Les œuvres et les auteurs renvoient à cet univers à conquérir, à cet espace impossible de réalisation, à ce pays à la fois réel et rêvé, à ce défi d’exister et à la difficulté de vivre en parias. Mais aussi au bonheur de l’enfance, au cahier d’un retour à soi et à l’autre, à la terre natale, aux utopies colportées par la voix des grands-mères, à la douce musique des choses et des êtres. Cette littérature, somme de manques, de chants immenses, a apporté un souffle nouveau et une raison de vivre, d’écrire et de penser. Car la littérature, si elle n’est pas ce grand cri qui résonne en chacun de nous, ne rejoint pas nos rangs. Nous sommes devenus une bouche hurlante. Mémoire d’encrier a rassemblé tous ces cris éclatés en des corps qui disent demain.

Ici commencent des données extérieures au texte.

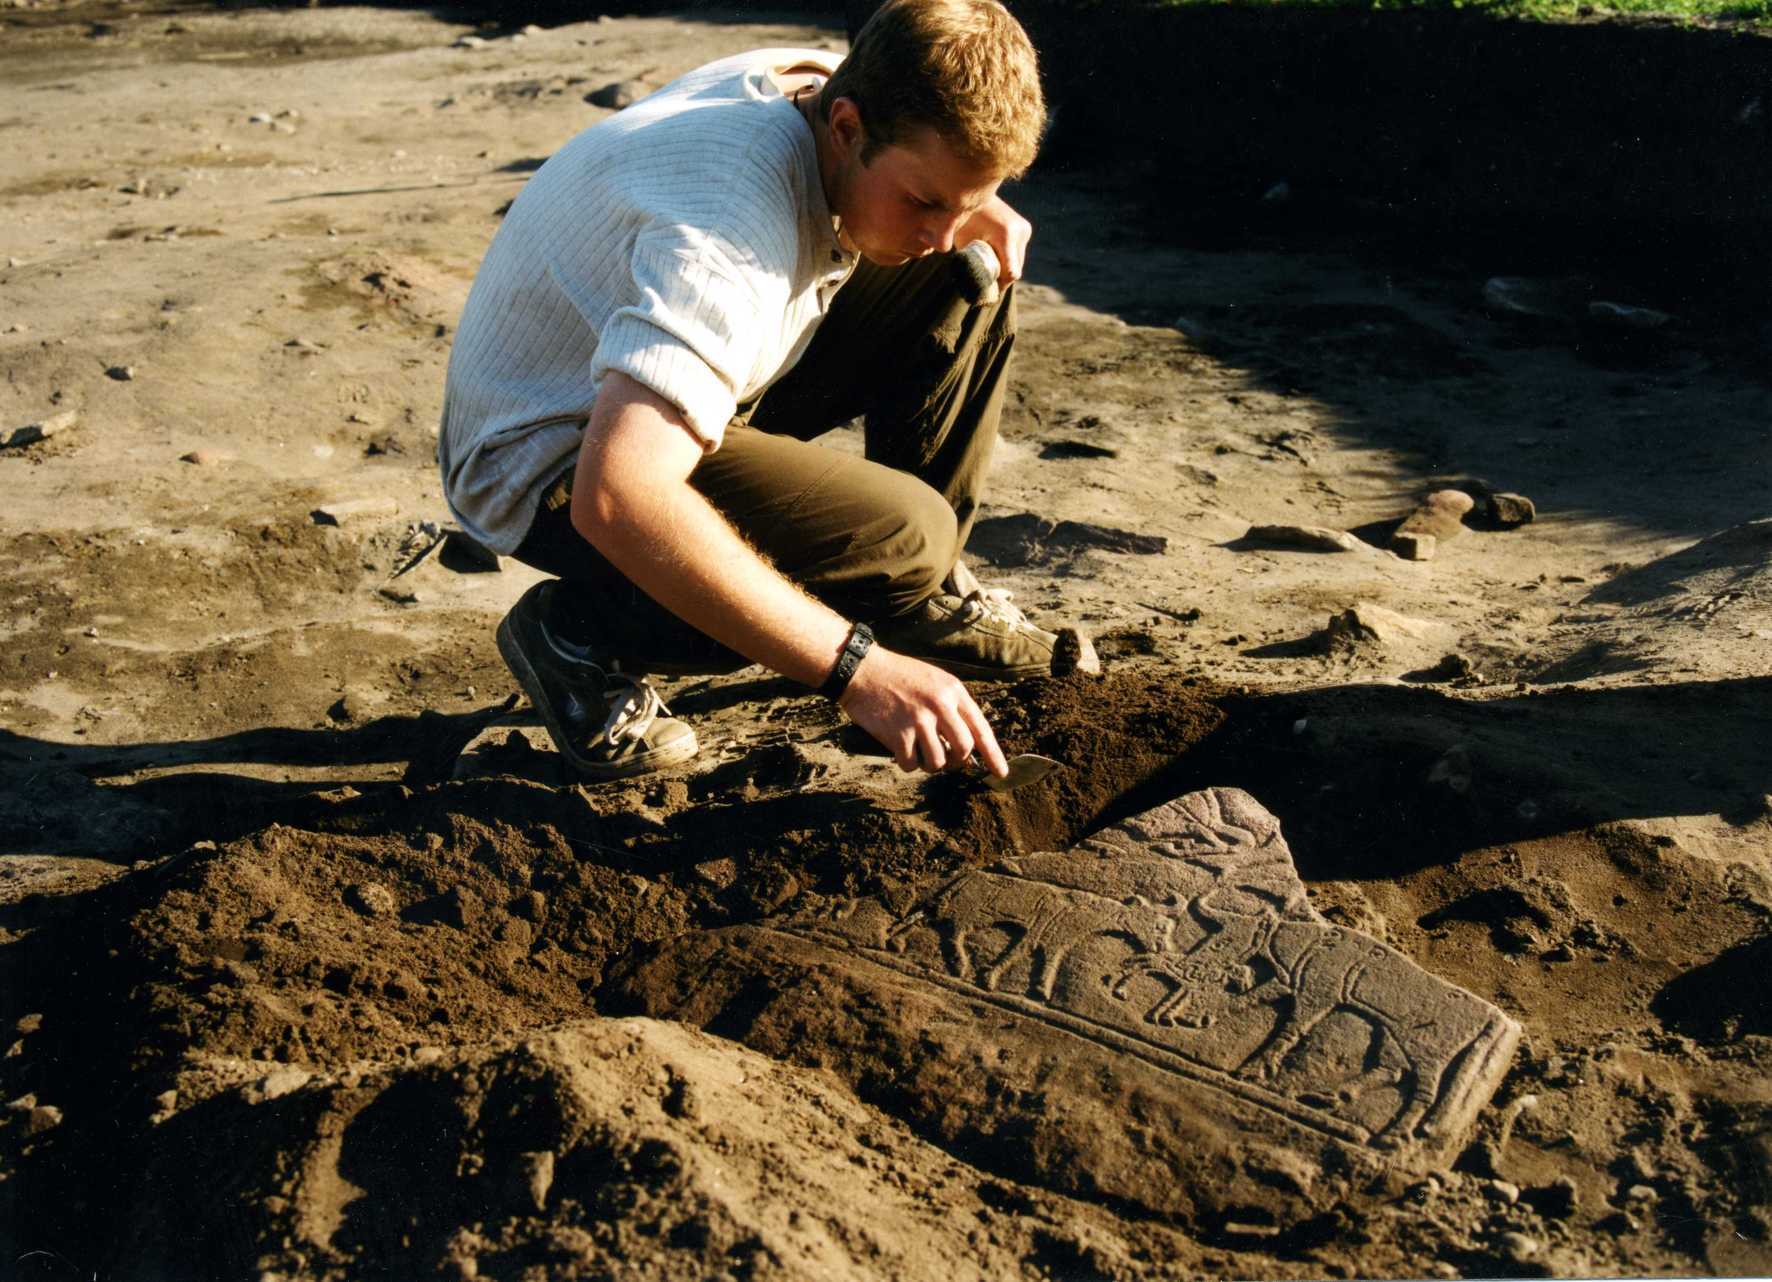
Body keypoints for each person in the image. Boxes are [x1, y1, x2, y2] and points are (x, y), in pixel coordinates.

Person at [438, 0, 1094, 784]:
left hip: (655, 381)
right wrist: (855, 668)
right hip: (553, 456)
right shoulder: (723, 239)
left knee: (969, 268)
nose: (939, 226)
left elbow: (914, 163)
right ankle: (580, 634)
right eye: (925, 201)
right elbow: (616, 497)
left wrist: (962, 203)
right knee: (902, 536)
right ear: (848, 129)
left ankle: (913, 601)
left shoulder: (816, 87)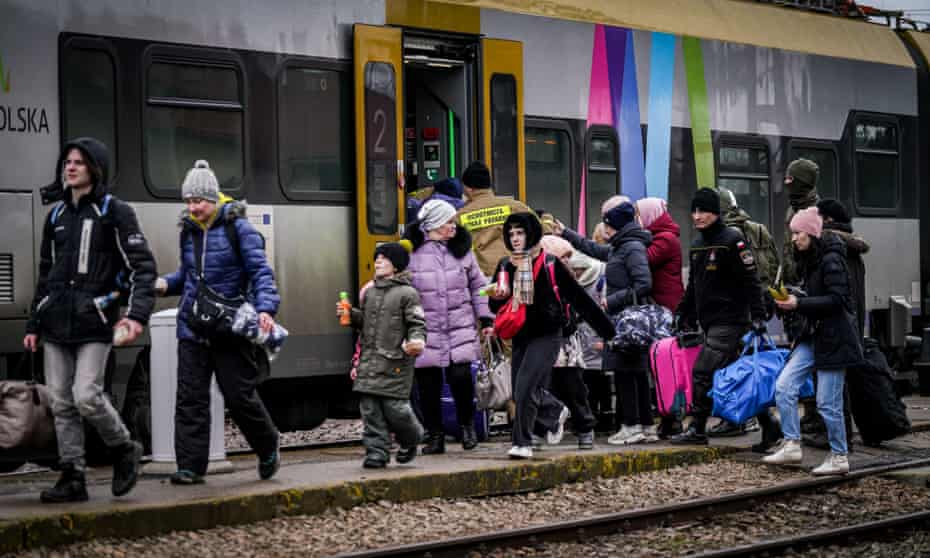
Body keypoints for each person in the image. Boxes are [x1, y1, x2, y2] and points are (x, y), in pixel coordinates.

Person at [24, 137, 156, 503]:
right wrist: (34, 323)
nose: (69, 167)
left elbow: (142, 268)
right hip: (55, 324)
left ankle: (124, 447)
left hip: (95, 322)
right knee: (60, 403)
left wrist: (136, 316)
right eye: (66, 161)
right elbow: (45, 273)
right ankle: (73, 477)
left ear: (95, 169)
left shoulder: (115, 212)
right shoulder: (56, 216)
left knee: (86, 396)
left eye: (78, 162)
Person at [157, 160, 281, 484]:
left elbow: (260, 272)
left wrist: (266, 308)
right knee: (190, 398)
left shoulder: (237, 227)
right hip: (193, 325)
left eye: (197, 201)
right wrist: (163, 284)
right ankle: (190, 467)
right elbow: (187, 276)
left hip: (229, 325)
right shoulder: (189, 231)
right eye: (188, 201)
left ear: (213, 198)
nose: (192, 207)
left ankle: (268, 444)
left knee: (239, 396)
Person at [487, 213, 614, 459]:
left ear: (532, 233)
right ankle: (547, 420)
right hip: (519, 334)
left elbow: (581, 300)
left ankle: (522, 442)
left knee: (526, 386)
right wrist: (497, 296)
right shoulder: (505, 265)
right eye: (511, 233)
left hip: (548, 334)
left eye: (520, 232)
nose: (515, 238)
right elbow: (495, 307)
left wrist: (609, 331)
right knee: (519, 390)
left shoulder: (551, 264)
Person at [764, 208, 862, 475]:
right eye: (793, 233)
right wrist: (795, 299)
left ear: (812, 233)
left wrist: (799, 303)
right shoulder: (811, 259)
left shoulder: (831, 259)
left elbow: (838, 300)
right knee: (784, 386)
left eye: (798, 233)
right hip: (815, 335)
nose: (794, 238)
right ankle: (792, 444)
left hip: (834, 339)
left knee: (827, 402)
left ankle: (839, 456)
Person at [671, 188, 767, 445]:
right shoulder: (698, 244)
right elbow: (694, 286)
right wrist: (683, 312)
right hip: (711, 321)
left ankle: (697, 429)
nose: (697, 216)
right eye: (694, 211)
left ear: (715, 212)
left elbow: (751, 281)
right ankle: (771, 427)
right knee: (736, 377)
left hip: (730, 321)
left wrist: (758, 316)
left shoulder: (732, 240)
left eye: (703, 210)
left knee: (702, 371)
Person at [556, 198, 656, 445]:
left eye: (609, 225)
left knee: (626, 372)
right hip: (625, 318)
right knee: (636, 372)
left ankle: (632, 426)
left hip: (628, 320)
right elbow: (594, 249)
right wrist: (566, 233)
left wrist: (611, 302)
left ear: (619, 226)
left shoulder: (631, 247)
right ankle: (645, 425)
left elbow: (644, 283)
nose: (605, 229)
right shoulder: (622, 245)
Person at [405, 199, 493, 454]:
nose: (454, 226)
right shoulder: (412, 252)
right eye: (448, 221)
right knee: (428, 385)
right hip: (425, 328)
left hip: (460, 325)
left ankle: (467, 427)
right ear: (433, 224)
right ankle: (435, 435)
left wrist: (486, 318)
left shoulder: (463, 251)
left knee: (461, 379)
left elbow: (478, 285)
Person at [338, 242, 426, 468]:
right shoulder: (370, 292)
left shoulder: (408, 293)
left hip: (395, 361)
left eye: (383, 258)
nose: (377, 261)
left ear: (396, 266)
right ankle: (377, 452)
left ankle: (412, 437)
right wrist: (352, 315)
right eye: (377, 257)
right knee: (370, 411)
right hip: (370, 360)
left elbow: (417, 322)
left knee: (396, 409)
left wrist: (416, 341)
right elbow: (366, 323)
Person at [708, 187, 782, 441]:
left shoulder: (727, 235)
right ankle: (760, 420)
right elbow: (773, 264)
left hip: (738, 307)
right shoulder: (758, 229)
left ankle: (739, 419)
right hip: (761, 302)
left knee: (733, 364)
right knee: (746, 362)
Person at [541, 234, 598, 449]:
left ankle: (584, 427)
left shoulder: (569, 279)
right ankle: (541, 428)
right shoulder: (541, 277)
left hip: (566, 342)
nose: (566, 261)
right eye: (560, 257)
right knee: (543, 387)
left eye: (567, 257)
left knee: (573, 387)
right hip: (544, 341)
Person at [457, 161, 535, 278]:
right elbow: (542, 227)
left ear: (468, 188)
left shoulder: (460, 216)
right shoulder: (514, 206)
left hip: (482, 278)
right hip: (515, 273)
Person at [633, 197, 684, 312]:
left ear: (649, 214)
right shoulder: (655, 236)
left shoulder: (666, 238)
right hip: (659, 302)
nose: (635, 219)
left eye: (638, 214)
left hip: (666, 304)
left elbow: (643, 259)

Je me suis retrouvé à l’école des mots et de Montréal. Chaque livre publié représente un apprentissage pour moi-même, une certaine éthique, le jeu des formes et aussi une certaine résistance politique. Ensemble, dans ce rêve combien UTILE, les auteurs ont fait un grand trou dans les discours dominants. Quand je dis les auteurs, je pense naturellement à toutes ces voix dissidentes qui disent à la manière de Davertige
Autour de cette pierre ou de ces haillons d’ombre
que l’on dit bons à rien la chaîne mugissante reste en veilleuse
et là-bas sont les hommes plus puants que la charogne
il y a toujours quelque chose à défendre.
Certains soirs, c’est la voix de la poète amérindienne Joséphine Bacon qui peuple mon désir d’exister et qui me donne la part belle et renouvelée du monde :
Je me suis faite belle pour qu’on remarque la moelle de mes os survivante d’un récit qu’on ne raconte pas.
Demeure encore profond, quelque quinze ans après, le rêve d’écrire et de lire autrement. Nous avons l’habitude à Mémoire d’encrier de confondre la littérature avec la vie. Car nous devons lire autrement pour voir autrement le monde. Et pour subvertir le monde. Pour ne pas accepter ce qui nous avilit en tant qu’êtres humains. Pour exiger un autre regard. Pour témoigner de notre présence au monde. Nous devons lire autrement pour aller vers la diversité des formes, des êtres et des imaginaires, pour lutter contre le racisme, pour ouvrir les horizons de lumières qui nous attendent.